**What to do**
In the entries below, change every "CYPRUS" to "CRETE" and give the lines again with nothing else altered. Leave the pictures out of your answer.

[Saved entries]

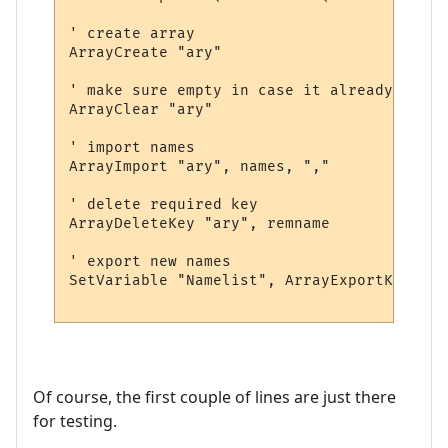
' create array

ArrayCreate "ary"

' make sure empty in case it already exists
ArrayClear "ary"

' import names

ArrayImport "ary", names, ","

' delete required key

ArrayDeleteKey "ary", remname

' export new names

SetVariable "Namelist", ArrayExportKeys ("
Of course, the first couple of lines are just there
for testing.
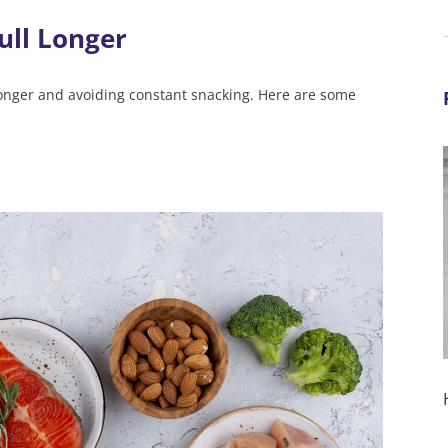
ull Longer
l longer and avoiding constant snacking. Here are some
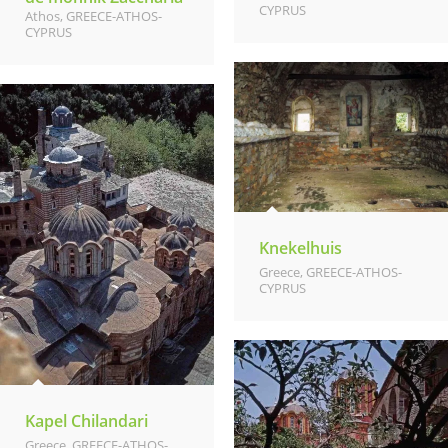
CYPRUS
Athos
,
GREECE-ATHOS-
CYPRUS
Knekelhuis
Greece
,
GREECE-ATHOS-
CYPRUS
Kapel Chilandari
Greece
,
GREECE-ATHOS-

**Reply**
' create array

ArrayCreate "ary"

' make sure empty in case it already exists
ArrayClear "ary"

' import names

ArrayImport "ary", names, ","

' delete required key

ArrayDeleteKey "ary", remname

' export new names

SetVariable "Namelist", ArrayExportKeys ("
Of course, the first couple of lines are just there
for testing.
ull Longer
l longer and avoiding constant snacking. Here are some
CRETE
Athos
,
GREECE-ATHOS-
CRETE
Knekelhuis
Greece
,
GREECE-ATHOS-
CRETE
Kapel Chilandari
Greece
,
GREECE-ATHOS-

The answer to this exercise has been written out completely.